Después de tantos años aún recuerdo, como si lo estuviera viviendo, el momento en el que Marta, mi amiga, despegó las puntas de los pies del filo de la ventana y, mirándome, como si estuviera jugando, saltó al vacío. Siempre he tenido la sensación de que me hubiera dado tiempo de sujetarla, pero me atrapó una parálisis, el vértigo, el estupor… No sé lo que fue, pero algo, con la inexorable obstinación de un instrumento del destino, me impidió llegar hasta ella.
Creo que estaba un poco loca, pero nunca pensé que llegaría a la gran locura de saltar desde la ventana del piso decimocuarto, mientras mirábamos al sol bajar lento por detrás de los edificios de enfrente y apostábamos por lo que podría durar una caída nuestra, si más o menos que la del sol, y qué cosas daría tiempo a pensar entretanto.
Marta alineó los pies al borde del alféizar de la ventana mirando al sol; luego, en un giro elegantísimo, me sonrió y la vi despegar entre un revuelo de brazos, piernas y falda.
Cuando me asomé a verla caer pensé que a ella le iba pasando toda su vida por delante, como dicen que pasa cuando uno va a morir y lo sabe y, claro, Marta sabía que no tenía manera de volver de nuevo al alféizar de la ventana y posar allí sus pies y luego bajar al suelo y seguir hablando conmigo tranquilamente del tramo que le quedaba al sol para ponerse tras aquellos edificios.

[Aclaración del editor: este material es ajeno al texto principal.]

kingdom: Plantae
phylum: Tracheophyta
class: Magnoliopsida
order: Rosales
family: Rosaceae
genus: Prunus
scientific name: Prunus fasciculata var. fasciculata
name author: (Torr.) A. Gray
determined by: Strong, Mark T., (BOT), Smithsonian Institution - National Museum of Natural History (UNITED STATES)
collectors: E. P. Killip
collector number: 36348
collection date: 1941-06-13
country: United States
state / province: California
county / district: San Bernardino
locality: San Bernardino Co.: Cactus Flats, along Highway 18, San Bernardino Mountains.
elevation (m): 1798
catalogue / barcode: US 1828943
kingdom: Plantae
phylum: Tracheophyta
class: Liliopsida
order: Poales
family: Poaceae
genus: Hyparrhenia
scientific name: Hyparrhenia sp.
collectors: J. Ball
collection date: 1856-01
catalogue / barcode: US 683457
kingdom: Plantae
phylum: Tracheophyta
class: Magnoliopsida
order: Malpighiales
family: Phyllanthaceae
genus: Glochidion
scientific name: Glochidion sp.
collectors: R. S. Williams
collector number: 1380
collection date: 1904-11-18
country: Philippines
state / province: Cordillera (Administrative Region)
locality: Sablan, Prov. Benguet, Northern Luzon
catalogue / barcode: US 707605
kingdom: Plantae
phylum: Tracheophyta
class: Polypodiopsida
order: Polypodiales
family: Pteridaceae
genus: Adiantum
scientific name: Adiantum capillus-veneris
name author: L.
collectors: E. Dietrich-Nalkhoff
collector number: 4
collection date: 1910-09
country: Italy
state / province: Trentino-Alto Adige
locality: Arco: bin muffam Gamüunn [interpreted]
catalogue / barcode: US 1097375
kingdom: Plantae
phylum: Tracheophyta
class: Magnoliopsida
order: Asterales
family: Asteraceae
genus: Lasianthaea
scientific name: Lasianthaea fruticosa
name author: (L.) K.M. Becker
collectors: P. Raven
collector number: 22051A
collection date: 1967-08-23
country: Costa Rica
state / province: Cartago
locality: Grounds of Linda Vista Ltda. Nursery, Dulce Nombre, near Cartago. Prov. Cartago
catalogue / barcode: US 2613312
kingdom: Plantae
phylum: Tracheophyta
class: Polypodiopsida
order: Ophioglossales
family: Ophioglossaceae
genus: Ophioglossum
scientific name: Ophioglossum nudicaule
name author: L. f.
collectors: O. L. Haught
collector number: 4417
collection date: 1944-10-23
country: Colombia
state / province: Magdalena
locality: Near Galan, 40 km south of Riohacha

Mientras la miraba caer fui con ella recorriendo su vida, que conocía como propia. Me vi siendo Marta en el parque infantil tirándome a la cara gravilla con una pala de plástico, luego me vi siendo Marta resbalando por el tobogán hasta donde yo la esperaba en el suelo. Pasaba ella ante el piso undécimo y yo me vi siendo Marta en la escuela con sus cuadernos por estrenar y con los que ya estaban llenos de borrones; me vi Marta jugando en el recreo y Marta en la pizarra sufriendo agonía de tiza entre los dedos. Ya por el piso noveno, me vi Marta enamorada de un compañero del instituto algo estrábico, cuya mirada a ella la volvía loca; me vi siendo Marta contándome que lo besó en un pasillo entre dos clases, Marta ruborizada y con los dedos electrizados que me pusieron de punta los vellos de mi antebrazo. Cuando ya iba por el piso quinto, creo, me vi Marta roneando en la discoteca, Marta dejando corazones rotos entre cubatas de hielo derretido, Marta pintándose de nuevo los labios de rosa para seguir besando al tipo rubio de la barra que me sacaba una cuarta. Seguía ella cayendo y yo era Marta, ya por el tercero, viendo que la vida era pura tontería que se iba al garete por mucho que una quisiera atraparla; me vi Marta preparando oposiciones, compitiendo, abandonando. Por el segundo piso, era ya Marta diciéndome que se sentía vieja con veintinueve años y que estaba cansada de este carrusel, que si se paraba un momento le pasaban por delante el coche de bomberos, el caballito marrón, el barco amarillo con timón de madera, y que le aburría estar allí viendo ese desfile interminable. Por el primer piso, me vi Marta que me preguntaba cuánto tardaría el sol de esa tarde en desaparecer por detrás de aquellos edificios tan altos que tenemos enfrente, y yo contestando que lo que todos los días: cuatro minutos desde donde estaba hasta el filo de aquel techo rojo, y Marta preguntando cuánto tardaría ella en caer los catorce pisos y si llegaría al suelo antes que el sol al techo rojo, y yo que eso no podríamos saberlo nunca, y Marta subiéndose a la ventana, poniendo en ella sus pies juntos y abriendo los brazos mirando al frente y, ya digo, un momentito de sonrisa elegante en mi dirección antes de despegar las puntas de los pies del alféizar de la ventana.